### [Work task]
Give the data again exactly as written, without any of its pictures.

### [Extracted records]
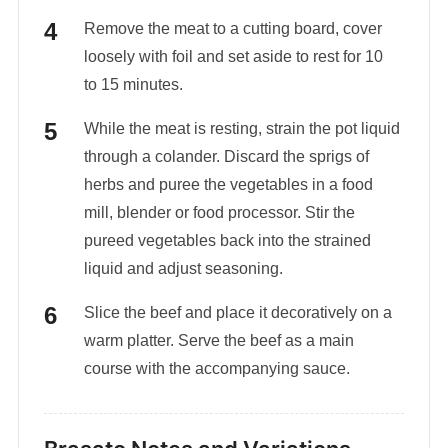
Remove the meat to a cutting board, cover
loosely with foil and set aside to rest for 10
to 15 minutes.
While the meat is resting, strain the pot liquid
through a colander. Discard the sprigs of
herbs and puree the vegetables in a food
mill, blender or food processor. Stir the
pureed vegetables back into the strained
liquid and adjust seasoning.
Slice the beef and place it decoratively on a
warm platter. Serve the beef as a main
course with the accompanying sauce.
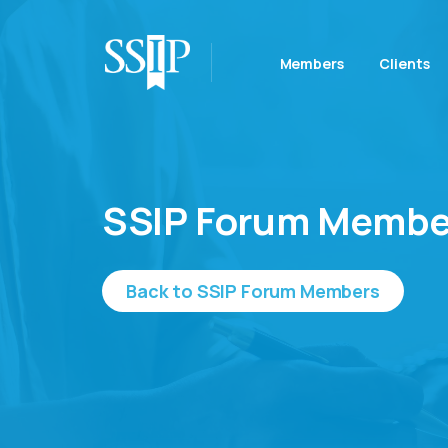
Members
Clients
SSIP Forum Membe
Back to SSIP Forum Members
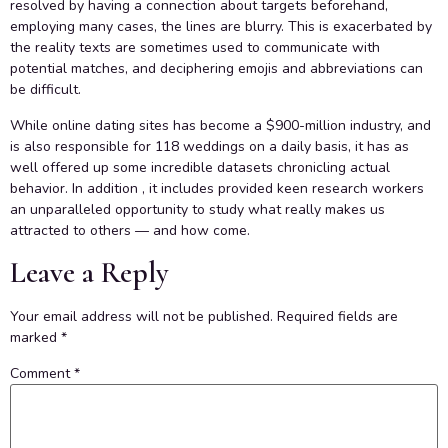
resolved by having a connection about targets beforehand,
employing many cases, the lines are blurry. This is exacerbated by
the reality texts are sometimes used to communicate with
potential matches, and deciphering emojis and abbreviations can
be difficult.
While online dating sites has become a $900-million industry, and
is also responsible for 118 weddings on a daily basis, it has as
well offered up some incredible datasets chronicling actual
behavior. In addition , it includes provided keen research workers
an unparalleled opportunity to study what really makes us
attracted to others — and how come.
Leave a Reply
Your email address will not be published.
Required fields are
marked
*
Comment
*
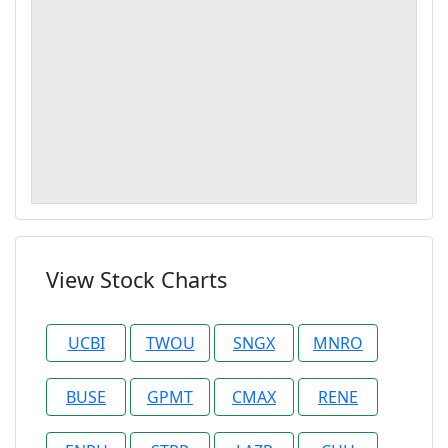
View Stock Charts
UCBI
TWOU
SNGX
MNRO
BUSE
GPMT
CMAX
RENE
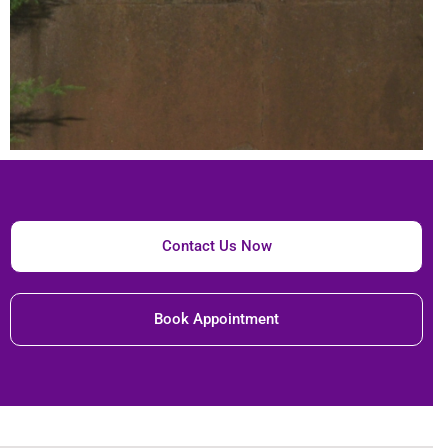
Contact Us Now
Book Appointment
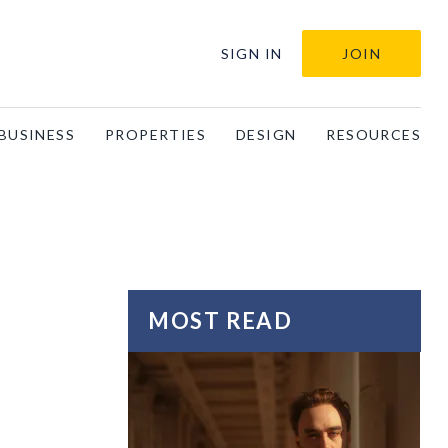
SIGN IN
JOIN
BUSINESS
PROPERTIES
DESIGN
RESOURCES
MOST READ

### [Task solution]
Remove the meat to a cutting board, cover
loosely with foil and set aside to rest for 10
to 15 minutes.
While the meat is resting, strain the pot liquid
through a colander. Discard the sprigs of
herbs and puree the vegetables in a food
mill, blender or food processor. Stir the
pureed vegetables back into the strained
liquid and adjust seasoning.
Slice the beef and place it decoratively on a
warm platter. Serve the beef as a main
course with the accompanying sauce.
Members
Clients
SSIP Forum Membe
Back to SSIP Forum Members
resolved by having a connection about targets beforehand,
employing many cases, the lines are blurry. This is exacerbated by
the reality texts are sometimes used to communicate with
potential matches, and deciphering emojis and abbreviations can
be difficult.
While online dating sites has become a $900-million industry, and
is also responsible for 118 weddings on a daily basis, it has as
well offered up some incredible datasets chronicling actual
behavior. In addition , it includes provided keen research workers
an unparalleled opportunity to study what really makes us
attracted to others — and how come.
Leave a Reply
Your email address will not be published.
Required fields are
marked
*
Comment
*
View Stock Charts
UCBI
TWOU
SNGX
MNRO
BUSE
GPMT
CMAX
RENE
Contact Us Now
Book Appointment
SIGN IN
JOIN
BUSINESS
PROPERTIES
DESIGN
RESOURCES
MOST READ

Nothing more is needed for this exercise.